The Turkish judiciary has disregarded fair trial guarantees and due process and continues to apply broadly defined anti-terrorism laws to punish acts protected under international human rights law. Some members of the judiciary and legal profession are subjected to sanctions for the legitimate exercise of their professional duties. The judicial harassment of individuals such as journalists, politicians, activists, social media users and human rights defenders for their real or perceived dissent continues unabated.
In 2020, four human rights defenders, including Taner Kılıç, were convicted in the baseless Büyükada trial. Despite his acquittal in the Gezi trial and a European Court of Human Rights (ECtHR) ruling for his release, Osman Kavala remains in prison. In December 2021, a majority vote of the Council of Europe Committee of Ministers began the formal process of infringement against Turkey for failing to release Kavala.

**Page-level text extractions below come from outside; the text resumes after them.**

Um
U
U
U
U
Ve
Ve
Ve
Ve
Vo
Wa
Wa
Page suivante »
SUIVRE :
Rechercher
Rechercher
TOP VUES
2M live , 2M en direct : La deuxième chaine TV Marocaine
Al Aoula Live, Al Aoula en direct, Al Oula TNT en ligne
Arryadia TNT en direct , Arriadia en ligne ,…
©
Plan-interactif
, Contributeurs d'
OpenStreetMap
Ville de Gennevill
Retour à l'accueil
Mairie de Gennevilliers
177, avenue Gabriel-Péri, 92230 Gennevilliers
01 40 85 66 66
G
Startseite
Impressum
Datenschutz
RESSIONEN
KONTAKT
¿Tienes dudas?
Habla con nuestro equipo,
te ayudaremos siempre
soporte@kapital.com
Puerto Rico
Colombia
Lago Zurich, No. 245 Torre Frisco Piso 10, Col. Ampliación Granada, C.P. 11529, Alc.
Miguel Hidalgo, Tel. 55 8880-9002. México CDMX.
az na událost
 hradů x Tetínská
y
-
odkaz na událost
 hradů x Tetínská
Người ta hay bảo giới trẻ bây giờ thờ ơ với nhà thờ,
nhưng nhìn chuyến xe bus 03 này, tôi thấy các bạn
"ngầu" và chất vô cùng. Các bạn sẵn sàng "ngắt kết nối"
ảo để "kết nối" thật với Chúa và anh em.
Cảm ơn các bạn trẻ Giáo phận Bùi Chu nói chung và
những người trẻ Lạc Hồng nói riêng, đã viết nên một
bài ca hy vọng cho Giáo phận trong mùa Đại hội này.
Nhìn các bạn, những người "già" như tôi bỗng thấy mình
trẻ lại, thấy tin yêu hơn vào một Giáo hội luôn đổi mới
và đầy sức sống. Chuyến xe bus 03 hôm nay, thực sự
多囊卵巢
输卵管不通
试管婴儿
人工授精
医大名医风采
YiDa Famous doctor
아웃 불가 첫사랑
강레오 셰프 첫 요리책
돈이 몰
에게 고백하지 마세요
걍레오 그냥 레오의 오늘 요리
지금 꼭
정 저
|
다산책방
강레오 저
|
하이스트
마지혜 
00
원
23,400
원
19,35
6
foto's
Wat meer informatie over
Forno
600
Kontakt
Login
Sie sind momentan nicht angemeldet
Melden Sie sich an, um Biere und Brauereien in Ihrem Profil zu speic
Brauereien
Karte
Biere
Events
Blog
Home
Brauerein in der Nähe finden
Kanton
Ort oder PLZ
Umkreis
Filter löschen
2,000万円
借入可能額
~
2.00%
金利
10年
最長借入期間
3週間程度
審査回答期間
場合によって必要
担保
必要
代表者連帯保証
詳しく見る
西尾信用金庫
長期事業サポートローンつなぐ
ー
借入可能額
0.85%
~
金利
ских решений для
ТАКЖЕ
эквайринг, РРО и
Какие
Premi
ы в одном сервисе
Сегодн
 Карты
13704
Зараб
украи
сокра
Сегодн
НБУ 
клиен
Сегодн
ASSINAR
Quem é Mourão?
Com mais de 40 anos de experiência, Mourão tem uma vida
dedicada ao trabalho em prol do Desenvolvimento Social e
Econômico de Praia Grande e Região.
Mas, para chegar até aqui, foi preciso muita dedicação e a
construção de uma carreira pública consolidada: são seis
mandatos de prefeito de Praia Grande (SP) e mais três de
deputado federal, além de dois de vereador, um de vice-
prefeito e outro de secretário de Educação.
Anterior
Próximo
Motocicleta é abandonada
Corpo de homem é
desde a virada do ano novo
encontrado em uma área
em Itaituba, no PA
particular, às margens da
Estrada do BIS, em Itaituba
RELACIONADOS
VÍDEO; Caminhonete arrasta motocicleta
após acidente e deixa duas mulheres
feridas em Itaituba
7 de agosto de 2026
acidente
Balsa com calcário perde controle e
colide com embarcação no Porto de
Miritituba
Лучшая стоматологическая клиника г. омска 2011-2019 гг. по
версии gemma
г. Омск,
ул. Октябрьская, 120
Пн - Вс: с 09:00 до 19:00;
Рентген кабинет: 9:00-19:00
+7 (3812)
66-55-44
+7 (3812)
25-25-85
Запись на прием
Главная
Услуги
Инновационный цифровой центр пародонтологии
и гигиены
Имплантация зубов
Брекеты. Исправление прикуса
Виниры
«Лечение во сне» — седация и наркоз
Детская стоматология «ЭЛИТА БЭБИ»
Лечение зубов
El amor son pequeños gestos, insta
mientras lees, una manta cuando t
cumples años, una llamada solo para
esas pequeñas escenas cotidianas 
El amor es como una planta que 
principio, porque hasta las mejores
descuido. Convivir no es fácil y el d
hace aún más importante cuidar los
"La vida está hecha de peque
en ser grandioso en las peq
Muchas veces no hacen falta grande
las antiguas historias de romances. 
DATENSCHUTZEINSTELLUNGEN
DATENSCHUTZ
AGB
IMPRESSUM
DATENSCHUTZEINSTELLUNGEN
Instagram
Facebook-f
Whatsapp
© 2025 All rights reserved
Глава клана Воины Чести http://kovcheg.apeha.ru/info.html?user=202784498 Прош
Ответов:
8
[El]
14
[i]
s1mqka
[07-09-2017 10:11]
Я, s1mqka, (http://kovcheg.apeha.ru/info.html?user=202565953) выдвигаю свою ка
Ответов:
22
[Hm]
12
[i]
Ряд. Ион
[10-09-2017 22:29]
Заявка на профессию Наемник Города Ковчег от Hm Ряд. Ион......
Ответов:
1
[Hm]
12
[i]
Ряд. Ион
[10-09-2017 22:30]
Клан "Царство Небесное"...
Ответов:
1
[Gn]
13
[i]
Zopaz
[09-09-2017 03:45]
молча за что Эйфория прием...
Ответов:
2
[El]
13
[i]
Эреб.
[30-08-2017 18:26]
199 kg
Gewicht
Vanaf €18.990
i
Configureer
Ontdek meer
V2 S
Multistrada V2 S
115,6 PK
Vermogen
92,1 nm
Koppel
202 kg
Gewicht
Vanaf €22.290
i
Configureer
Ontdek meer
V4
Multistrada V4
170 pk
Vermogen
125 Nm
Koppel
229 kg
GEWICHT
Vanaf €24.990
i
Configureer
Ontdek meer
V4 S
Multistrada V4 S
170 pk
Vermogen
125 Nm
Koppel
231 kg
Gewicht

Discrimination and violence against women and LGBTQ+ persons is an ongoing problem. The country officially withdrew from the Istanbul convention, which offers a legal framework to protect women from violence and promote gender equality, through legislation, education and awareness raising.on July 1, 2020. Comments by a senior state official against LGBTI people are endorsed by some government officials, including President Erdoğan. However, in a rare bit of good news, in October 2021 Ankara Criminal Court of First Instance to acquit 18 students and an academic who were prosecuted for taking part in a campus-based Pride parade at Middle East Technical University (METU) in May 2019.
Credible reports of torture and other ill-treatment continued to be made.